[WORK INSTRUCTION]
Give back all of the records underneath exactly, with no omissions.

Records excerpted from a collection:
▼
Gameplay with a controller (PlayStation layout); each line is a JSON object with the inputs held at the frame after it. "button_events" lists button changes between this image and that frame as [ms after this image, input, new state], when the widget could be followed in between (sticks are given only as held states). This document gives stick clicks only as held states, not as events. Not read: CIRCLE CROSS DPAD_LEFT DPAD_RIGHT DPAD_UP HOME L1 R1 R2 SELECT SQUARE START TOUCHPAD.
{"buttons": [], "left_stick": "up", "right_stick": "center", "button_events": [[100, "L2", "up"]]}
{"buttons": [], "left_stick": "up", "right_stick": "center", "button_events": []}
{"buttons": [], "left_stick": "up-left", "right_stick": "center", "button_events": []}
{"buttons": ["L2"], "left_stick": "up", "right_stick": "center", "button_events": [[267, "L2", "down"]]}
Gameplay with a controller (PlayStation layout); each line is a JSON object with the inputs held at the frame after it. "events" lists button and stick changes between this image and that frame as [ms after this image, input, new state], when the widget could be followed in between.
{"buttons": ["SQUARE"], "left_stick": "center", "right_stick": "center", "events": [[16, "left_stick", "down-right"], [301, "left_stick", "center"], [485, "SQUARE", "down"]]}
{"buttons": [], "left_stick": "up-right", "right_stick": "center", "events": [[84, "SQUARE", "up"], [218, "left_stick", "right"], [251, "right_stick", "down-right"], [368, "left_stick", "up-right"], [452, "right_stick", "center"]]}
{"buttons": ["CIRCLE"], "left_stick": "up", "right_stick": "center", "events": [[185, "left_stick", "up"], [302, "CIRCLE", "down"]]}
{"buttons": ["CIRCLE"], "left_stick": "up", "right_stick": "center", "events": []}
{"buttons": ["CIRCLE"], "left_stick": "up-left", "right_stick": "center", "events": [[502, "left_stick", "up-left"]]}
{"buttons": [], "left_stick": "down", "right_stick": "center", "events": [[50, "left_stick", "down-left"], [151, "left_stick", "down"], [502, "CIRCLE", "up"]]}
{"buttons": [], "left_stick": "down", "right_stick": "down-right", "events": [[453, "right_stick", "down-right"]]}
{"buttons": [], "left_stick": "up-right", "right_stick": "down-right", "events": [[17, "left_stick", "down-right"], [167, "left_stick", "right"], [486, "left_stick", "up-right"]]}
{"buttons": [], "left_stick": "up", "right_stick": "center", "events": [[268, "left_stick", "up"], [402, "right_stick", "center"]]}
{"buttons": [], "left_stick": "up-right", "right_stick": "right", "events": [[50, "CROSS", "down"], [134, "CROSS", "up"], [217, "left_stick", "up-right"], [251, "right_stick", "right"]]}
▲
[EXERCISE RESULT]
Gameplay with a controller (PlayStation layout); each line is a JSON object with the inputs held at the frame after it. "button_events" lists button changes between this image and that frame as [ms after this image, input, new state], when the widget could be followed in between (sticks are given only as held states). This document gives stick clicks only as held states, not as events. Not read: CIRCLE CROSS DPAD_LEFT DPAD_RIGHT DPAD_UP HOME L1 R1 R2 SELECT SQUARE START TOUCHPAD.
{"buttons": [], "left_stick": "up", "right_stick": "center", "button_events": [[100, "L2", "up"]]}
{"buttons": [], "left_stick": "up", "right_stick": "center", "button_events": []}
{"buttons": [], "left_stick": "up-left", "right_stick": "center", "button_events": []}
{"buttons": ["L2"], "left_stick": "up", "right_stick": "center", "button_events": [[267, "L2", "down"]]}
Gameplay with a controller (PlayStation layout); each line is a JSON object with the inputs held at the frame after it. "events" lists button and stick changes between this image and that frame as [ms after this image, input, new state], when the widget could be followed in between.
{"buttons": ["SQUARE"], "left_stick": "center", "right_stick": "center", "events": [[16, "left_stick", "down-right"], [301, "left_stick", "center"], [485, "SQUARE", "down"]]}
{"buttons": [], "left_stick": "up-right", "right_stick": "center", "events": [[84, "SQUARE", "up"], [218, "left_stick", "right"], [251, "right_stick", "down-right"], [368, "left_stick", "up-right"], [452, "right_stick", "center"]]}
{"buttons": ["CIRCLE"], "left_stick": "up", "right_stick": "center", "events": [[185, "left_stick", "up"], [302, "CIRCLE", "down"]]}
{"buttons": ["CIRCLE"], "left_stick": "up", "right_stick": "center", "events": []}
{"buttons": ["CIRCLE"], "left_stick": "up-left", "right_stick": "center", "events": [[502, "left_stick", "up-left"]]}
{"buttons": [], "left_stick": "down", "right_stick": "center", "events": [[50, "left_stick", "down-left"], [151, "left_stick", "down"], [502, "CIRCLE", "up"]]}
{"buttons": [], "left_stick": "down", "right_stick": "down-right", "events": [[453, "right_stick", "down-right"]]}
{"buttons": [], "left_stick": "up-right", "right_stick": "down-right", "events": [[17, "left_stick", "down-right"], [167, "left_stick", "right"], [486, "left_stick", "up-right"]]}
{"buttons": [], "left_stick": "up", "right_stick": "center", "events": [[268, "left_stick", "up"], [402, "right_stick", "center"]]}
{"buttons": [], "left_stick": "up-right", "right_stick": "right", "events": [[50, "CROSS", "down"], [134, "CROSS", "up"], [217, "left_stick", "up-right"], [251, "right_stick", "right"]]}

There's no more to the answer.